**Supplied passage**
--- START ---

When the air is super-juicy, I don’t need a weather forecast to tell me that. When I take the dog out in the morning, my hair immediately feels heavier and bouncier as it begins soaking up moisture. That and my shoes are soaking wet.
I’m going to share my love of graphs for some more dewpoint and relative humidity visual aids. Graphs are worth many thousands of words.

Graph #1: Hydration Levels of Hair

This graph is the amount of water which can be absorbed by hair at various relative humidities (RH).  On the left (upright axis) is the RH and along the bottom the numbers indicate the percent of water your hair can hold at these amounts of 
relative humidity. This only goes gown to 40% relative humidity.  You know it gets drier than that!
My point here is to show you how much LESS water there is in your hair at low RH, or how much more moisturized your
hair is at higher RH values.

Graph #2: Water in air at various temperatures

This graph shows the maximum amount of water in grams per kilogram of air, that air can hold at various temperatures
(when it is saturated with water). Please note the temperatures are in °F.

--- END ---

[Collected data]
--- START ---

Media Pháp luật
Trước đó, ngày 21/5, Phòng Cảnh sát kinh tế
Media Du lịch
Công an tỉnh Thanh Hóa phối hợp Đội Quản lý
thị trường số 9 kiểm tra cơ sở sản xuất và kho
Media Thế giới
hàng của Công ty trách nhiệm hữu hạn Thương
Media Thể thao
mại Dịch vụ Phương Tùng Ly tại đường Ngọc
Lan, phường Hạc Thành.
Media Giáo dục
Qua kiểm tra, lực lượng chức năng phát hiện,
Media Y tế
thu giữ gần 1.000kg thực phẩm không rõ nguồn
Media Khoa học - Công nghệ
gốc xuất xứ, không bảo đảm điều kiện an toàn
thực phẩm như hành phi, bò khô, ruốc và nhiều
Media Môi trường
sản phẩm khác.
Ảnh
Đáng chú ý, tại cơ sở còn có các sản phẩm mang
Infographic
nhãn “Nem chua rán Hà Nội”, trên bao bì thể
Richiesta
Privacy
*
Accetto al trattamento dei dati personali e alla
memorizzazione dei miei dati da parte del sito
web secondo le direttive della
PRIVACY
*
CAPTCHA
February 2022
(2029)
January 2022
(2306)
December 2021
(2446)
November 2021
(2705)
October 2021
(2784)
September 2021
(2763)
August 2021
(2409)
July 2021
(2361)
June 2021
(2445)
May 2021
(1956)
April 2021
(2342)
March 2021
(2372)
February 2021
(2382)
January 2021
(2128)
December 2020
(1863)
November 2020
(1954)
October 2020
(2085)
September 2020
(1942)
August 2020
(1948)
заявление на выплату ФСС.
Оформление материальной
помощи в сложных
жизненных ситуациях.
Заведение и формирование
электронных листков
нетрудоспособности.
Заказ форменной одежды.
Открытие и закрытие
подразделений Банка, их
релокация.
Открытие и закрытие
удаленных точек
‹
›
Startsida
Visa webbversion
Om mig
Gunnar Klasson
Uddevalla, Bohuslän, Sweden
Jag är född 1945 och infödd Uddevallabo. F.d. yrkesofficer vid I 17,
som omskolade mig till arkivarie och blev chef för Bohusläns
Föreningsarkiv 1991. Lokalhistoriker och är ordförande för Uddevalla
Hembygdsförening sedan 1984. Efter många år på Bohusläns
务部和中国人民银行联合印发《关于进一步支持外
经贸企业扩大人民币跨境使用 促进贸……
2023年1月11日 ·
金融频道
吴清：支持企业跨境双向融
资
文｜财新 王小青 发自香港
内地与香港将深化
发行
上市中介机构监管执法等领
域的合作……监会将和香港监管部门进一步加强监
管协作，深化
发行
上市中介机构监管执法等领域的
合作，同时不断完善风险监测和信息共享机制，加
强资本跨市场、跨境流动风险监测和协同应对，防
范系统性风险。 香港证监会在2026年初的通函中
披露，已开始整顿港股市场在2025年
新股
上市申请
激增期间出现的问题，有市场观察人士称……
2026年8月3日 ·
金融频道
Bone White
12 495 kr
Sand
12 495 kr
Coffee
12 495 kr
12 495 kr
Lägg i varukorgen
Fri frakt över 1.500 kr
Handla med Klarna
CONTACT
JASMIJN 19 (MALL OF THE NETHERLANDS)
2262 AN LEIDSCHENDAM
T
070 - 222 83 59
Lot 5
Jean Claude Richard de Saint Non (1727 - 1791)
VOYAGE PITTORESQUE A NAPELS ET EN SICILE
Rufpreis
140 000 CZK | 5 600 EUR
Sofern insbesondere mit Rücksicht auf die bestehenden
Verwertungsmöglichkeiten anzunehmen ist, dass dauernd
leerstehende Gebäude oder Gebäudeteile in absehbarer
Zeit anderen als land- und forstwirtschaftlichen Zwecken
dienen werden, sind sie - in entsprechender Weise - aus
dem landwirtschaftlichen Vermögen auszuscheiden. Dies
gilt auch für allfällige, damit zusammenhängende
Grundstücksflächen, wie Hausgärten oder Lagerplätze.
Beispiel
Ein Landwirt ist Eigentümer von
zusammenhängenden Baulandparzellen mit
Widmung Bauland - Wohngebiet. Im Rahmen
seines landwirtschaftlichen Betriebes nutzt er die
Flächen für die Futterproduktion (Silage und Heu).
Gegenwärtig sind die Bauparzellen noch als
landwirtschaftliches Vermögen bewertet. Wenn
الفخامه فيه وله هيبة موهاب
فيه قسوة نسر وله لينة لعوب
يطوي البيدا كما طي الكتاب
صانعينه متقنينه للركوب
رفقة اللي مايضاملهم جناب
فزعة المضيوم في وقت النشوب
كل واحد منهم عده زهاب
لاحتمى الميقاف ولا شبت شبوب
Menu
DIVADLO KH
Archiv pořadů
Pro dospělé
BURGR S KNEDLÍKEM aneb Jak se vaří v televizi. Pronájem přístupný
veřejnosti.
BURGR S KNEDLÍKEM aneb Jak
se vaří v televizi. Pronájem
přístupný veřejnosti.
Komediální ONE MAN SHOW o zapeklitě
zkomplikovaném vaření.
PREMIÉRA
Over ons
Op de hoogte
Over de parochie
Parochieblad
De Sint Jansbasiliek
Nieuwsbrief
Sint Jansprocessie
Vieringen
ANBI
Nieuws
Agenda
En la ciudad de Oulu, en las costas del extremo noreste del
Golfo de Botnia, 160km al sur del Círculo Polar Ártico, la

--- END ---

**What to work on**
[A] In the hair and humidity text, rewrite everything from "This graph shows" down to "temperatures are in °F.", swapping "saturated" for "filled".
[B] Please carry the hair and humidity text forward from where it stops.

**Answers to the tasks**
[A]
This graph shows the maximum amount of water in grams per kilogram of air, that air can hold at various temperatures
(when it is filled with water). Please note the temperatures are in °F.

[B]
Grams of water is on the upright axis and temperature in degrees F is on the horizontal axis. The goal of this graph is to 
show you the huge variation in how much water can be in the air at different temperatures. It's not always as wet as it can 
be! One gram of water is just under one quarter (1/4) teaspoon.  This is the basis of dewpoint. Dewpoint is a set point whereas relative humidity is a moving target. But relative humidity is always relative to whatever the dewpoint is in your region.

Graph #3: What happens indoors

Let's say you are indoors at about 68°F (20°C). You look at a hygrometeror or humidity meter and it shows the indoor
relative humidity is 50%. Find 50% on the bottom (horizontal) axis of the graph, follow it up and you see that it
corresponds to an "indoor dewpoint" of just over 50°F. An indoor relative humidity of 30%, if the indoor temperature
stays the same corresponds to an "indoor dewpoint" of about 35°F. When the temperature stays the same, dewpoint and
RH give you similar information.

Graph #4: Dewpoint vs. Relative Humidity

For units, refer to Graph #2
Blue Bar: How many grams water a kilogram of air can possibly hold at the temps (in °F) shown along the bottom of the graph. But in reality, the air isn't always full of water and the temperature and relative humidity are frequently changing in relation to each other.
Red bar: How much water is in the air when the relative humidity (RH) is 25%.
Green bar: How much water is in the air when the RH is 50%.

So even if your dewpoint is up there at 60°F, when the RH is down around 25% - it feels dry.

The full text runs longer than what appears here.